**** Texto seleccionado ****

De esta forma, se trató de aplicar, en el plano
literario, un reduccionismo que no era más que una justificación de un proceso
que, desde su nacimiento, pretendió ir más allá de sus fronteras. Primero
geográficamente, con la definición colegial de un libro de texto —la Geografía de Cuba, de Antonio Núñez
Jiménez— donde se afirmó que no bastaba
hablar de la Isla de Cuba, ya que lo correcto era referirse al Archipiélago
Cubano. Luego en su vertiente guerrillera, con la conversión en un foco de
irradiación de la violencia. Después imperialista, con el empleo de las fuerzas
armadas transformadas en un instrumento de guerra extraterritorial en África.
Globalizadora por último, con la exportación de médicos, maestros y técnicos a
diversas naciones.
Un reduccionismo fundamentado en una vieja idea
colonialista: todo esfuerzo literario, gráfico y musical fuera de la metrópolis
no es más que un apéndice —a veces válido pero secundario— condenado a girar de
acuerdo al poder dominante. La gravitación no como una fuerza de atracción
recíproca sino como una relación de causa y efecto.
En Cuba este reduccionismo ―disfrazado con el ropaje de
un plan abarcador― ha tratado de sortear el egocentrismo bajo el disfraz de la
asimilación cultural: reconocer la existencia de una literatura del exilio, una
plástica internacional y una música caribeña que trascienden las fronteras del
país, pero que no dejan de ser limitadas en sus logros y dependientes de la
raíz. La nación no como fuente nutritiva sino como campana bajo la cual
respirar.
El concepto estereotipado de la patria como madre, agrandado
al endiosamiento del Estado —padre para los residentes en la isla, padrastro
para quienes viven en el exterior— todopoderoso, vigilante y ceñudo.
Así, y desde hace años, las instituciones del régimen se
han otorgado el privilegio de ser las depositarias de toda actividad creadora
—incluso las desarrolladas en las antípodas del espectro ideológico— al
considerarse investidas de la autoridad necesaria para decretar lo que vale y
brilla —o lo que no vale y no brilla— en la cultura cubana, dentro y fuera de
la Isla.
Al fracaso del
intento de edificar un canon revolucionario siguió la voluntad de
adopción de criterios más amplios, que permitieran el reconocimiento de los
logros estéticos de lo que hasta entonces se consideraba la cultura del
enemigo, pero a partir de una definición que mantenía inalterable el centro del
poder. De ese canon revolucionario, que por décadas midió, a la literatura
cubana, se pasó a un canon patriótico y nacionalista.

**** Listado proporcionado ****

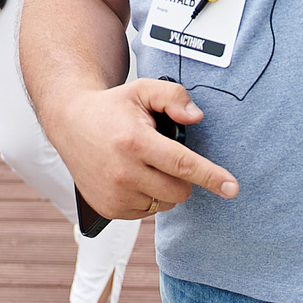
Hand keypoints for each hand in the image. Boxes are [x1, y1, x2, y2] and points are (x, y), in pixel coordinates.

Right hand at [49, 77, 237, 219]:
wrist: (70, 123)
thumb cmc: (111, 107)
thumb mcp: (142, 90)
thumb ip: (173, 96)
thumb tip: (196, 116)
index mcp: (134, 142)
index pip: (183, 164)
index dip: (211, 176)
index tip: (232, 188)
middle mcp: (123, 172)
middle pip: (179, 191)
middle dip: (183, 178)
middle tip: (165, 157)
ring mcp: (114, 194)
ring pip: (164, 204)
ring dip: (163, 189)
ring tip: (143, 165)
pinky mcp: (109, 209)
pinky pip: (145, 212)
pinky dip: (146, 198)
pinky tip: (130, 177)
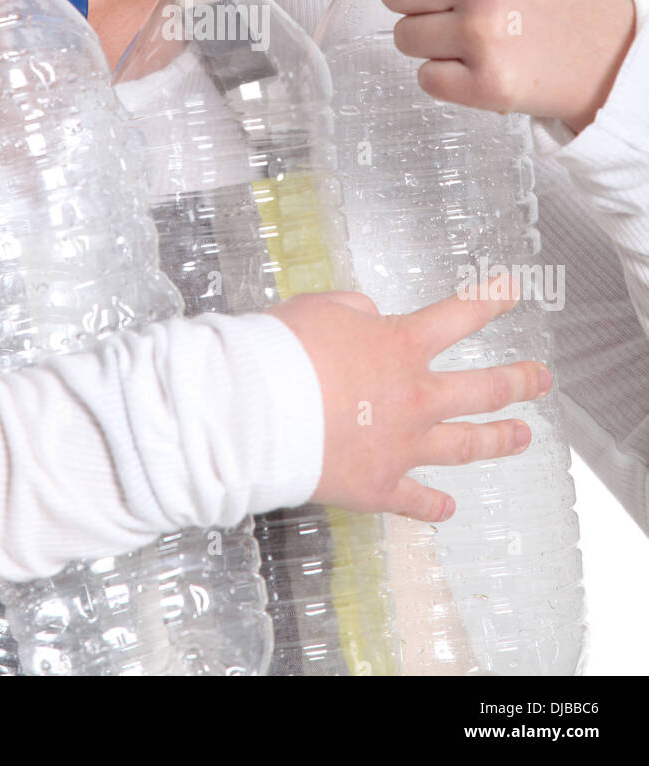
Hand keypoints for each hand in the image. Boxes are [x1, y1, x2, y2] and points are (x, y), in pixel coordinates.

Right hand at [270, 278, 550, 520]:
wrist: (257, 411)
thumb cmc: (283, 351)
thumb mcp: (321, 307)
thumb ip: (354, 310)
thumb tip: (368, 319)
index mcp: (403, 345)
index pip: (461, 315)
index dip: (491, 299)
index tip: (513, 291)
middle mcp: (415, 396)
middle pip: (485, 389)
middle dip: (520, 380)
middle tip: (541, 379)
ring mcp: (403, 445)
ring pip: (465, 444)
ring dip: (498, 439)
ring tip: (522, 437)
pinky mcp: (379, 486)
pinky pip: (416, 499)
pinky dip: (434, 505)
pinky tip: (448, 508)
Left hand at [375, 0, 636, 132]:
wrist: (612, 56)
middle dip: (422, 1)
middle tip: (467, 3)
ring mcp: (482, 34)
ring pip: (404, 37)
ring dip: (434, 40)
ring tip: (479, 33)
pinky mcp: (484, 83)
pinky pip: (425, 77)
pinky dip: (449, 77)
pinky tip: (483, 61)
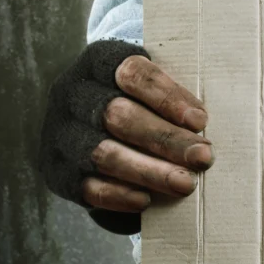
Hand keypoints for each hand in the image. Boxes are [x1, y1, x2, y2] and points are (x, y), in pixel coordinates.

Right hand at [40, 40, 214, 233]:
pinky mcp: (57, 169)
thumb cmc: (137, 100)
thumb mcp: (150, 85)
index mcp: (98, 63)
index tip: (201, 120)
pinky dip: (118, 194)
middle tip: (203, 157)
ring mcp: (60, 132)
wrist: (87, 122)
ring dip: (149, 171)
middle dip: (166, 139)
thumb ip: (173, 99)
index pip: (133, 73)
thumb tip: (207, 129)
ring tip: (185, 183)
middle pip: (118, 115)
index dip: (167, 97)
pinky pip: (87, 186)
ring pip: (103, 153)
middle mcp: (72, 94)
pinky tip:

****

_Tareas requeridas_
(1) Según el texto sobre el reduccionismo cultural en Cuba, ¿por qué la Geografía de Cuba de Antonio Núñez Jiménez sostenía que no bastaba hablar de la Isla de Cuba? Responda en una a tres oraciones.
(2) Conteste brevemente a partir del texto sobre el reduccionismo cultural en Cuba:
(a) ¿En qué continente se emplearon las fuerzas armadas como instrumento de guerra extraterritorial?
(b) ¿Qué se exportó a diversas naciones en la etapa globalizadora?
(c) ¿Hacia qué canon se pasó desde el canon revolucionario?
(3) Escriba la continuación del texto sobre el reduccionismo cultural en Cuba a partir de su última oración.

_Respuestas por tarea_
(1) La Geografía de Cuba de Antonio Núñez Jiménez afirmaba que no bastaba hablar de la Isla de Cuba porque lo correcto era referirse al Archipiélago Cubano. El texto presenta esta definición como la primera manera, geográfica, en que el proceso quiso ir más allá de sus fronteras.

(2)
(a) En África.
(b) Médicos, maestros y técnicos.
(c) Hacia un canon patriótico y nacionalista.

(3)
Mencionar a Borges se convirtió en la exhibición más
colorida de ese ideal de rectificación: un abandono de la intransigencia
salvaje y la ferocidad de Calibán en favor de una incorporación de la habilidad
y la brillantez de Ariel.
La emoción de la rebeldía fue —más que un disfraz de la
envidia—la justificación del envidioso durante la etapa “calibanesca”. Luego
predominó un Calibán más refinado, pero que no había abandonado por completo
ese sentimiento original, porque por mucho tiempo formó parte de su existencia.
El problema actual en Cuba es que se ha desmoronando ese
edificio que sustentaba la prepotencia imperial, y lo que impera es una
sobrevivencia entre escombros. Uno de los problemas del exilio es que,
paradójicamente, algunos insisten en mantener vivo ese espíritu imperial.
Por supuesto que la realidad es mucho más compleja.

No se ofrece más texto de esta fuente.